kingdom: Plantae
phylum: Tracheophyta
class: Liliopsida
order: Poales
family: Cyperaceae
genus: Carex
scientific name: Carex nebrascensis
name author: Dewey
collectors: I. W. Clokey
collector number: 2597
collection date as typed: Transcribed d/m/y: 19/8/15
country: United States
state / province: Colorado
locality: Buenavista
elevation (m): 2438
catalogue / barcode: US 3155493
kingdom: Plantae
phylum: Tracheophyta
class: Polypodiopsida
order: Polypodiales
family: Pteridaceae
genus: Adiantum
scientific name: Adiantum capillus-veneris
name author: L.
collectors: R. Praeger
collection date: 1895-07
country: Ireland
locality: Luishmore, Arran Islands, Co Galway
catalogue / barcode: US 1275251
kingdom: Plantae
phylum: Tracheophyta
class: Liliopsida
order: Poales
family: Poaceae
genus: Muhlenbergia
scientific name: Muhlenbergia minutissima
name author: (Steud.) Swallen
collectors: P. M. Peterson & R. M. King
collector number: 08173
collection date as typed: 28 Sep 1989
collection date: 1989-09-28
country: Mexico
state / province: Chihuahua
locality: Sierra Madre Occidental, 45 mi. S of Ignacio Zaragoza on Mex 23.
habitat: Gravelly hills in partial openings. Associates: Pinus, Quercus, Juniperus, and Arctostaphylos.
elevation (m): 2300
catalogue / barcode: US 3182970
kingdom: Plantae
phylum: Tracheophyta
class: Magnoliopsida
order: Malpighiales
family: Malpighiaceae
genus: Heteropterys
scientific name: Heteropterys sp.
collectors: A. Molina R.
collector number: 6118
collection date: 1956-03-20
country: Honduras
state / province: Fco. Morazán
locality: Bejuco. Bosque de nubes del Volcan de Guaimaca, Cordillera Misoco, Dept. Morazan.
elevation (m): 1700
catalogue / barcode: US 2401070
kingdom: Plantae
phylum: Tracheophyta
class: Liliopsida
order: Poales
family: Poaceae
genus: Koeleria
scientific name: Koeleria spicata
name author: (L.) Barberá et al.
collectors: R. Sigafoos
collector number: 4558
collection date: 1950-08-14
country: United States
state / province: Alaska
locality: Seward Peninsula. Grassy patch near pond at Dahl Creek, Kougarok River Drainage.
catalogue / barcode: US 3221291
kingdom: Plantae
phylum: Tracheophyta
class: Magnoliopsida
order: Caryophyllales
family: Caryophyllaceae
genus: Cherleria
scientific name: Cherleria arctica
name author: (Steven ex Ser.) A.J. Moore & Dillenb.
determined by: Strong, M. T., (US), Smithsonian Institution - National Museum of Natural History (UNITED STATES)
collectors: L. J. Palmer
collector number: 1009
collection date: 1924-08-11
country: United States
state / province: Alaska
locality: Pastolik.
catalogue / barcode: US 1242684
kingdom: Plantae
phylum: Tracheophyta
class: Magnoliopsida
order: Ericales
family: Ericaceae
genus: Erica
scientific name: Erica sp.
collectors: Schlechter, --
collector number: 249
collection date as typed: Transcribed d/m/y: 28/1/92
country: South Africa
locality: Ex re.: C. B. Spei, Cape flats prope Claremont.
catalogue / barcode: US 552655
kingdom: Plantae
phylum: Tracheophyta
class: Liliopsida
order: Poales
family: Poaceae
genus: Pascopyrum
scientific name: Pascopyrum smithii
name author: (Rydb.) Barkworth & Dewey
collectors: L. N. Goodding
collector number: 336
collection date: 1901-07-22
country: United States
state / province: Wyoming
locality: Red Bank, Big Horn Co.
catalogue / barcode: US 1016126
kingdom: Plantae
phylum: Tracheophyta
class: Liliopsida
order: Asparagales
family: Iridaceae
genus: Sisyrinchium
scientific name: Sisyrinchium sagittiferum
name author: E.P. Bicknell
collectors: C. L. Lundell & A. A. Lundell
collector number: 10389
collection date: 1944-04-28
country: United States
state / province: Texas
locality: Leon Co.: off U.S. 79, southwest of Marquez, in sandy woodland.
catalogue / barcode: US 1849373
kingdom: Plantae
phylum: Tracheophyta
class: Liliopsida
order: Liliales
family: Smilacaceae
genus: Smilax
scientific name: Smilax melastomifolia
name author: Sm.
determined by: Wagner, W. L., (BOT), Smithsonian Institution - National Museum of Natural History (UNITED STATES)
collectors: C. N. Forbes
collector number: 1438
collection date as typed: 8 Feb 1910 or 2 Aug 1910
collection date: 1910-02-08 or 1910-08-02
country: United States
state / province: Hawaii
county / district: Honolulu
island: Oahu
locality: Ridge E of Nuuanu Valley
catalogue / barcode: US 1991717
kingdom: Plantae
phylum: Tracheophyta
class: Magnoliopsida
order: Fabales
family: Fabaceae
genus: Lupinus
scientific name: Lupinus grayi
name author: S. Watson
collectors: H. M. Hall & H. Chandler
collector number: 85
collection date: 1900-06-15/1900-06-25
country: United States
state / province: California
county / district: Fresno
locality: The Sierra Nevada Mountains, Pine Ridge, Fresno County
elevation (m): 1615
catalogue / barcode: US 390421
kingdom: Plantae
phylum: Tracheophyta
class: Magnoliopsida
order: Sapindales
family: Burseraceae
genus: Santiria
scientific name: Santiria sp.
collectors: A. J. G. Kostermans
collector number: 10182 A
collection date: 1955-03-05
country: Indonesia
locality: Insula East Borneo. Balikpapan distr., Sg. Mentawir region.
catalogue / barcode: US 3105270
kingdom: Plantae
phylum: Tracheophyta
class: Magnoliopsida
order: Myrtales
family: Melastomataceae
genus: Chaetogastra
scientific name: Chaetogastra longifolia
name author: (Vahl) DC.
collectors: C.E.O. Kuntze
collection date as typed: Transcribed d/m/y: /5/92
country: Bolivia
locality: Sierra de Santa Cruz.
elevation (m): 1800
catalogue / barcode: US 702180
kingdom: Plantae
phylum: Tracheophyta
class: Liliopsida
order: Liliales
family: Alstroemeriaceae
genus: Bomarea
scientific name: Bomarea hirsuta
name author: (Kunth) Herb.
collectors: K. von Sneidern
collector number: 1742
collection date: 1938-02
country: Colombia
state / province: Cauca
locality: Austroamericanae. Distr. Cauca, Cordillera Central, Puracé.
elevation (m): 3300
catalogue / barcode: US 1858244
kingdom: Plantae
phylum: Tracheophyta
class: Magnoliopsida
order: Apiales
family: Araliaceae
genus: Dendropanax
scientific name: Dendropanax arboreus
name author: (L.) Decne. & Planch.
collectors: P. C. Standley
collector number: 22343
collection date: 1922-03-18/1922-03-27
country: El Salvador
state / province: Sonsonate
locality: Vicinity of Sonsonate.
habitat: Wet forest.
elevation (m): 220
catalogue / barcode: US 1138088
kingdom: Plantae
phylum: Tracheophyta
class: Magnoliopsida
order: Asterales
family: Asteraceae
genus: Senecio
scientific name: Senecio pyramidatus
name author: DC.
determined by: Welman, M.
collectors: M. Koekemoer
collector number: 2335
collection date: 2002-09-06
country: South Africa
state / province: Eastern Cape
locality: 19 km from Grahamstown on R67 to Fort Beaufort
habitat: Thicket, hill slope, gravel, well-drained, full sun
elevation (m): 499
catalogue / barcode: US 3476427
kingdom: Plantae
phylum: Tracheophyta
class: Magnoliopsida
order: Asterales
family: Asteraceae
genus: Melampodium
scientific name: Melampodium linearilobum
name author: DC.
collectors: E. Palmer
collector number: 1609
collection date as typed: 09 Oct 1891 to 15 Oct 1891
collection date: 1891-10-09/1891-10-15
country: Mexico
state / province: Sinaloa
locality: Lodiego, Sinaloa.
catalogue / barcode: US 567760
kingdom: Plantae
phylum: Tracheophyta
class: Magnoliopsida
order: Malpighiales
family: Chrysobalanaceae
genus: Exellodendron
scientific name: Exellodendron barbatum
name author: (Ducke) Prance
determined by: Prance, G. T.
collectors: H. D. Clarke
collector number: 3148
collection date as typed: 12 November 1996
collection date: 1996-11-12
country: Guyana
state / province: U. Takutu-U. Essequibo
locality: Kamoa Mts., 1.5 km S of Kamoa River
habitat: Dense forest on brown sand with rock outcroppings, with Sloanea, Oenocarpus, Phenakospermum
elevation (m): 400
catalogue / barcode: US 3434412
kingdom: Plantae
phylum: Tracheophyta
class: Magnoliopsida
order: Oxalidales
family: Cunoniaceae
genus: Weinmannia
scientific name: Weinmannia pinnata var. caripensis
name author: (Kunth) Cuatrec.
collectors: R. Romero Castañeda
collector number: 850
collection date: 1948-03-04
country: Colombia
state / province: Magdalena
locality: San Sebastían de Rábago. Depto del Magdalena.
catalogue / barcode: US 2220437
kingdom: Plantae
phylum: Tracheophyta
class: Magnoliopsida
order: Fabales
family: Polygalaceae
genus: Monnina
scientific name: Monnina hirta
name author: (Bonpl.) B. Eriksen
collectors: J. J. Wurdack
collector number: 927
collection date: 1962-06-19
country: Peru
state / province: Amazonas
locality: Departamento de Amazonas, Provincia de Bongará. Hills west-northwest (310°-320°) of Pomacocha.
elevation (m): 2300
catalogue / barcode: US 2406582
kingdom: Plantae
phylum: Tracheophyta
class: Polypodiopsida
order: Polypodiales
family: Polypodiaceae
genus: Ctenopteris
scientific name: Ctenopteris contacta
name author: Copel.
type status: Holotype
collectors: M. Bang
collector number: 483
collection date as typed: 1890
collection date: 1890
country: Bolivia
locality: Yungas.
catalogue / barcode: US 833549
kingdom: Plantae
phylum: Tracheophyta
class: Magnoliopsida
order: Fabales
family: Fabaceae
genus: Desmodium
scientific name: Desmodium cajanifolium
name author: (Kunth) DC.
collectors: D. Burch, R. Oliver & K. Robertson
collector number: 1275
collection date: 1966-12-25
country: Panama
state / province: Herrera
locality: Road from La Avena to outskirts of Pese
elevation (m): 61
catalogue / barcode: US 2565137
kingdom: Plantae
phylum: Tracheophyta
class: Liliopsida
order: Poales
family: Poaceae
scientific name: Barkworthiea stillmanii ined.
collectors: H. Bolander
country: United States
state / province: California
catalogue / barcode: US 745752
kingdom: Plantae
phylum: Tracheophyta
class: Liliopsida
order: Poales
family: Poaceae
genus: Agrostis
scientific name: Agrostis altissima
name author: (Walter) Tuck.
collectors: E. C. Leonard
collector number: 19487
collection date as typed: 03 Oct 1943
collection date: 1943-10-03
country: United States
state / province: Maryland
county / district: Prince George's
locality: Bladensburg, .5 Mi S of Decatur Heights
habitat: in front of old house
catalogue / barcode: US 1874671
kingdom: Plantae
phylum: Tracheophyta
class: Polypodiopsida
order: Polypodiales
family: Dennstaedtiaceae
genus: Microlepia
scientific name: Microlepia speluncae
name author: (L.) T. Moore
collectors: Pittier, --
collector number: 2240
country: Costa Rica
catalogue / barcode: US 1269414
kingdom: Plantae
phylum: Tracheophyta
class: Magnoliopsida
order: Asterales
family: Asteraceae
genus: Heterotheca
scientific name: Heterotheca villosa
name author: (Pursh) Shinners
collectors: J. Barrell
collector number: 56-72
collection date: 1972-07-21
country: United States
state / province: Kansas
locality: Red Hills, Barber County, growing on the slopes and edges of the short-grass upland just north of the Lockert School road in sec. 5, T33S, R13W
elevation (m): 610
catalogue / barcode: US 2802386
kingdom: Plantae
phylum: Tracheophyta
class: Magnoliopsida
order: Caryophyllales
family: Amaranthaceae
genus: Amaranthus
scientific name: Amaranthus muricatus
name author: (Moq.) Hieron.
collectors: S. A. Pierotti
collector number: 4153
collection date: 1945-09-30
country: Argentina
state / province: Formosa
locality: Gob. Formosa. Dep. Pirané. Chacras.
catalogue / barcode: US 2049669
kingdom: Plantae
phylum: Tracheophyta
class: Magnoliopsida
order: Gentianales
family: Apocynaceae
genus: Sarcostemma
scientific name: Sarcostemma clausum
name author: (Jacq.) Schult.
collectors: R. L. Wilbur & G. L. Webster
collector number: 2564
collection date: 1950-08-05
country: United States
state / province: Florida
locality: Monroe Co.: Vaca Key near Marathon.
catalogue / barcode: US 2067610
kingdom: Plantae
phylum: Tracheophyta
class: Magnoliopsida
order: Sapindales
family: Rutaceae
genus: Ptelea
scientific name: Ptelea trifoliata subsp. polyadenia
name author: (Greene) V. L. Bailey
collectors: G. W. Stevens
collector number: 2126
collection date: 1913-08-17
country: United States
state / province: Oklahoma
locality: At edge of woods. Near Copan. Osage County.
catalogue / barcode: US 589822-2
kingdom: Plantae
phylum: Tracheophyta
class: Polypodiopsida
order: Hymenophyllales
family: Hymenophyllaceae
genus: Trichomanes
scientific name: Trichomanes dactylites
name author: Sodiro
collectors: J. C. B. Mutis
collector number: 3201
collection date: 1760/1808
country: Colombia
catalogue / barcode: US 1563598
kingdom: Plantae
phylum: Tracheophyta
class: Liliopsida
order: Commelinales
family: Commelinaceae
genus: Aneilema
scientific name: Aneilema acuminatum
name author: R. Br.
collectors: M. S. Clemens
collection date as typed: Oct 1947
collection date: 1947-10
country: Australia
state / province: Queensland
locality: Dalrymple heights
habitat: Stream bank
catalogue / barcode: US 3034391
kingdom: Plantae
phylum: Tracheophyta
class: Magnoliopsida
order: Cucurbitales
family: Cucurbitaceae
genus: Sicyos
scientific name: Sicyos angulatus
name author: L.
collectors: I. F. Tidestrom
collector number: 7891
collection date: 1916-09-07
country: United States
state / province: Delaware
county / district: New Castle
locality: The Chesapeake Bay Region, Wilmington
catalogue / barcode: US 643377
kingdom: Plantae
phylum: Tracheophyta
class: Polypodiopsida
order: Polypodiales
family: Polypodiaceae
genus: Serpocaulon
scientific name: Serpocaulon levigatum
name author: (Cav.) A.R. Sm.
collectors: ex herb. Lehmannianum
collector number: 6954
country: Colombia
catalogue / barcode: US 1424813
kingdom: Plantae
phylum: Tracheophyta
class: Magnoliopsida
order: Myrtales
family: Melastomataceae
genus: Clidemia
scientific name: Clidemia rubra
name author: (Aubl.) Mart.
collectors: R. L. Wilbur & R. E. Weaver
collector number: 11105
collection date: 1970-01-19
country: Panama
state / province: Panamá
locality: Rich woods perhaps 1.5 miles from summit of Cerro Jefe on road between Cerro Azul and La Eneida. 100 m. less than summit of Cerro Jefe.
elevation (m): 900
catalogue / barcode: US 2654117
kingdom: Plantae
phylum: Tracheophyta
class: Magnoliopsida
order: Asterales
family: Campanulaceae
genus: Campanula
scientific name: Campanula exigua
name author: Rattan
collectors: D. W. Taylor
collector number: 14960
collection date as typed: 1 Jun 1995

_Exercise description_.
Reproduce the rows in the stretch from the line containing "collection date: 1955-03-05" through the line containing "state / province: Sinaloa", swapping every "locality" for "site" and leaving everything else unchanged.

_Finished task_.
collection date: 1955-03-05
country: Indonesia
site: Insula East Borneo. Balikpapan distr., Sg. Mentawir region.
catalogue / barcode: US 3105270
kingdom: Plantae
phylum: Tracheophyta
class: Magnoliopsida
order: Myrtales
family: Melastomataceae
genus: Chaetogastra
scientific name: Chaetogastra longifolia
name author: (Vahl) DC.
collectors: C.E.O. Kuntze
collection date as typed: Transcribed d/m/y: /5/92
country: Bolivia
site: Sierra de Santa Cruz.
elevation (m): 1800
catalogue / barcode: US 702180
kingdom: Plantae
phylum: Tracheophyta
class: Liliopsida
order: Liliales
family: Alstroemeriaceae
genus: Bomarea
scientific name: Bomarea hirsuta
name author: (Kunth) Herb.
collectors: K. von Sneidern
collector number: 1742
collection date: 1938-02
country: Colombia
state / province: Cauca
site: Austroamericanae. Distr. Cauca, Cordillera Central, Puracé.
elevation (m): 3300
catalogue / barcode: US 1858244
kingdom: Plantae
phylum: Tracheophyta
class: Magnoliopsida
order: Apiales
family: Araliaceae
genus: Dendropanax
scientific name: Dendropanax arboreus
name author: (L.) Decne. & Planch.
collectors: P. C. Standley
collector number: 22343
collection date: 1922-03-18/1922-03-27
country: El Salvador
state / province: Sonsonate
site: Vicinity of Sonsonate.
habitat: Wet forest.
elevation (m): 220
catalogue / barcode: US 1138088
kingdom: Plantae
phylum: Tracheophyta
class: Magnoliopsida
order: Asterales
family: Asteraceae
genus: Senecio
scientific name: Senecio pyramidatus
name author: DC.
determined by: Welman, M.
collectors: M. Koekemoer
collector number: 2335
collection date: 2002-09-06
country: South Africa
state / province: Eastern Cape
site: 19 km from Grahamstown on R67 to Fort Beaufort
habitat: Thicket, hill slope, gravel, well-drained, full sun
elevation (m): 499
catalogue / barcode: US 3476427
kingdom: Plantae
phylum: Tracheophyta
class: Magnoliopsida
order: Asterales
family: Asteraceae
genus: Melampodium
scientific name: Melampodium linearilobum
name author: DC.
collectors: E. Palmer
collector number: 1609
collection date as typed: 09 Oct 1891 to 15 Oct 1891
collection date: 1891-10-09/1891-10-15
country: Mexico
state / province: Sinaloa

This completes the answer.